| Вопросы по тексту |
(a) У кого, согласно фрагменту текста о самиздате, было сознательно заимствовано название журнала «Московский сборник»?
(b) Продолжите фрагмент текста о самиздате начиная со следующего предложения после последнего.

Все дальнейшее зависело от особенностей характера. Человек или замыкался в своей оппозиционности на территории кухни, а за пределами ее цинично «играл по общим правилам», или, покидая территорию, пытался так или иначе реализовать свою оппозиционность через общение с себе подобными.
Цинизм — безответственная форма душевной свободы. Но именно люди этой породы оказались в итоге более подготовленными к смуте, ибо никакие принципы не связывали им руки. Не связывали до того, и они успешнее прочих сумели пробиться в информированные и властные структуры общества, и уж тем более — после того, когда рухнули всяческие преграды к инициативе самореализации под лозунгом «однова живем!».
Партийные и комсомольские секретари мгновенно превратились в «полевых командиров» новой русской смуты. И «органы», вдруг утратившие смысл своего существования, тоже отнюдь не остались в стороне от общего мародерства. Поражает воображение количество детей бывших многозвездных «героев невидимого фронта» на всех ступенях нынешней социальной лестницы. Воспитанные в атмосфере полицейского цинизма, самой злокачественной формы его, многие из них сегодня пытаются преодолеть дурную наследственность, и нужно признать, что кому-то это почти удается…
Но здесь все же разговор о маргиналах, то есть о ничтожном меньшинстве тех, что в шестидесятых или семидесятых, однажды обнаружив себя «не в строю», в той или иной форме «закучковались», имея наивную надежду так или иначе противодействовать «безыдейщине» как симптому распада. Всякое же «кучкование» автоматически ведет к «нелегальщине», к подпольному или полуподпольному образу жизни. О грустных издержках такого образа бытия — об этом я пытаюсь говорить…
Рассказ об одном случае из личного опыта «нелегальщины» избавит меня от лишних рассуждений по данной теме.
Я ехал из Москвы в Питер, вез друзьям два номера мною тогда издаваемого, то есть «самиздатского», журнала «Московский сборник» — название сознательно заимствовано у К.Победоносцева. Антисоветчины журнал не содержал. Советчины тоже. Но в том и был его «криминал»… В чемоданчике были еще с десяток статей разных московских авторов-полулегалов все на ту же тему, каковая была жирным шрифтом пропечатана на титульном листе «Московского сборника», — проблемы нации и религии.

| Предоставленные строки |
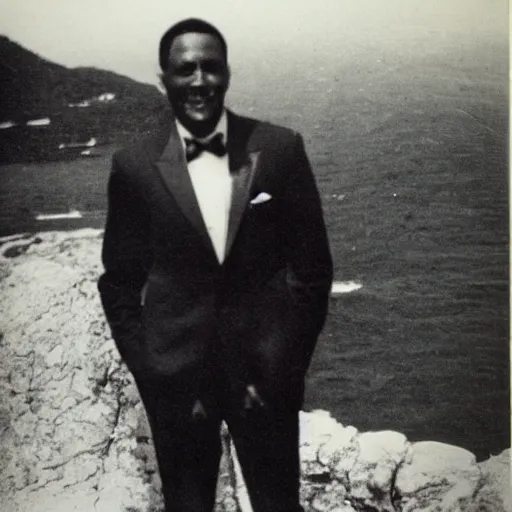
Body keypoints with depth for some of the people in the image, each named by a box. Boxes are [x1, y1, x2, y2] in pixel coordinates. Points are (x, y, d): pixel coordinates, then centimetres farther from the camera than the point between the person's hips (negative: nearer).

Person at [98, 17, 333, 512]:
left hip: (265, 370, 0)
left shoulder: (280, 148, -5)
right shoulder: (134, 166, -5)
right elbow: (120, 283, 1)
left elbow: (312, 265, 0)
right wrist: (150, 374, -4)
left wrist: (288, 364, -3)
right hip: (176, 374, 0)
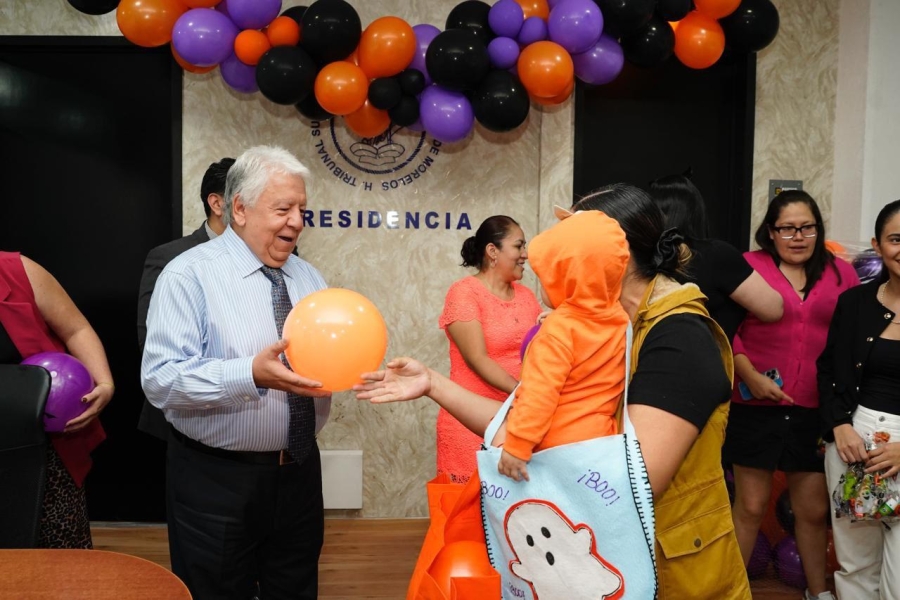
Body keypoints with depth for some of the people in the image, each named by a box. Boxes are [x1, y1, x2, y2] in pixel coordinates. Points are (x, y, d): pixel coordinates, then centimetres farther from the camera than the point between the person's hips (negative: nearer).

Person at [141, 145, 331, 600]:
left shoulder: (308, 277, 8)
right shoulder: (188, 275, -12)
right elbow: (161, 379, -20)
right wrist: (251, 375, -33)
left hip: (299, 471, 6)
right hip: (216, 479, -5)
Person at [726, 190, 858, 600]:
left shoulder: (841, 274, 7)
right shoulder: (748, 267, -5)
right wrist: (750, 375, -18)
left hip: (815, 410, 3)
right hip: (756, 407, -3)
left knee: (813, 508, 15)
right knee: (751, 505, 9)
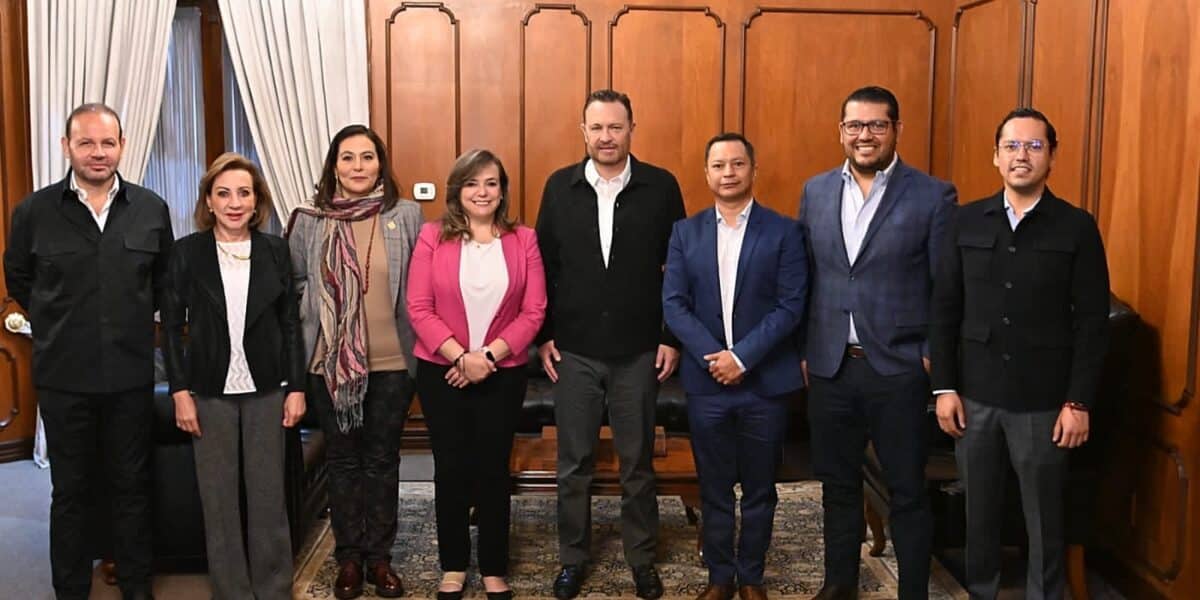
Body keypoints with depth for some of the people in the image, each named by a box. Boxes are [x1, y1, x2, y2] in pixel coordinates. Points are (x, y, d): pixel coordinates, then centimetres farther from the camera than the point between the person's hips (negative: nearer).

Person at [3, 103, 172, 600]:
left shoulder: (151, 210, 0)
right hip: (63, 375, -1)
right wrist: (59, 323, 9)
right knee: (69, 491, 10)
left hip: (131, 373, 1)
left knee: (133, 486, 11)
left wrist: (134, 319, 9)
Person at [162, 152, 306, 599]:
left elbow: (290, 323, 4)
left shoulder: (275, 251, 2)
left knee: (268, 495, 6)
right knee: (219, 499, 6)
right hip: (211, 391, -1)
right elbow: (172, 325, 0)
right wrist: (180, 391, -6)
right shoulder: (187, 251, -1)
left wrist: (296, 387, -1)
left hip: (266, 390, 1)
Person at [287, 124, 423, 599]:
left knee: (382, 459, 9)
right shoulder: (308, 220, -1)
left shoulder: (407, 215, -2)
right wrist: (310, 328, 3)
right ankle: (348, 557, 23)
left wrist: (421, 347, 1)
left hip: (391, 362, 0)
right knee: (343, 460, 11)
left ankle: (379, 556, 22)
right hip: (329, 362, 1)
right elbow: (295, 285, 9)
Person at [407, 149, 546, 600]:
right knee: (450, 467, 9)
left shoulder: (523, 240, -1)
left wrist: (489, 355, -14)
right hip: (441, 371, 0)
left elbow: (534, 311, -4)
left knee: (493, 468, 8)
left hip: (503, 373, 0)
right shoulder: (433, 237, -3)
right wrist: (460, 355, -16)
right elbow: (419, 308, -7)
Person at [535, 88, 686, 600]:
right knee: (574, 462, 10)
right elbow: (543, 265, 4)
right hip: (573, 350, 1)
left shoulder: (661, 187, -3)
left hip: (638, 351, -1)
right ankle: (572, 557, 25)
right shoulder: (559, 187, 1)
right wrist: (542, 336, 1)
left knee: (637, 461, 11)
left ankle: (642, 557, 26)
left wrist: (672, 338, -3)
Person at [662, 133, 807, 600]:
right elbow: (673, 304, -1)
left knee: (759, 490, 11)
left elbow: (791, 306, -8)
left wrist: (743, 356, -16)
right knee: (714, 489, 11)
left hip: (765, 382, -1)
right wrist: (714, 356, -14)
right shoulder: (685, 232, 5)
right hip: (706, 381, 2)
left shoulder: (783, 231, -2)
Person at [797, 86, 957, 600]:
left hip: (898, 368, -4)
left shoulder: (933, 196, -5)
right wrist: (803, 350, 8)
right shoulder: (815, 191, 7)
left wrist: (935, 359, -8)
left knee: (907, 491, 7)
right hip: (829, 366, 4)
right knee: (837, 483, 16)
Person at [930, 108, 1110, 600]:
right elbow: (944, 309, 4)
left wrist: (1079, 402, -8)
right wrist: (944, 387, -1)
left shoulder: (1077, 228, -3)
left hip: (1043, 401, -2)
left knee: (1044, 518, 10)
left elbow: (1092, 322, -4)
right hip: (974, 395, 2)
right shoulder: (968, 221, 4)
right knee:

| Ответы к заданиям |
(a) У К. Победоносцева.

(b)
«Наружка» в те дни «пасла» меня в открытую, удалось уйти, и на Ленинградский вокзал я прибыл в уверенности, что чист, то есть «без хвоста». Билет взял в вагон «СВ» — из тех же конспиративных соображений. Минут за пять в купе вплясалась — именно так — девица в «поддатом настроении», что меня сразу встревожило не на шутку…
За несколько дней до того пришла информация, что один из лидеров украинского сепаратизма, некто по фамилии Черновил, находясь в ссылке в Якутии, был «с подставой» девицы обвинен в попытке изнасилования, а как выкрутился из сей подлой ситуации — не сообщалось. Способ «выкрута», как правило, существовал один — компромисс с «органами». Это если они хотели именно компромисса, а не чего-либо иного.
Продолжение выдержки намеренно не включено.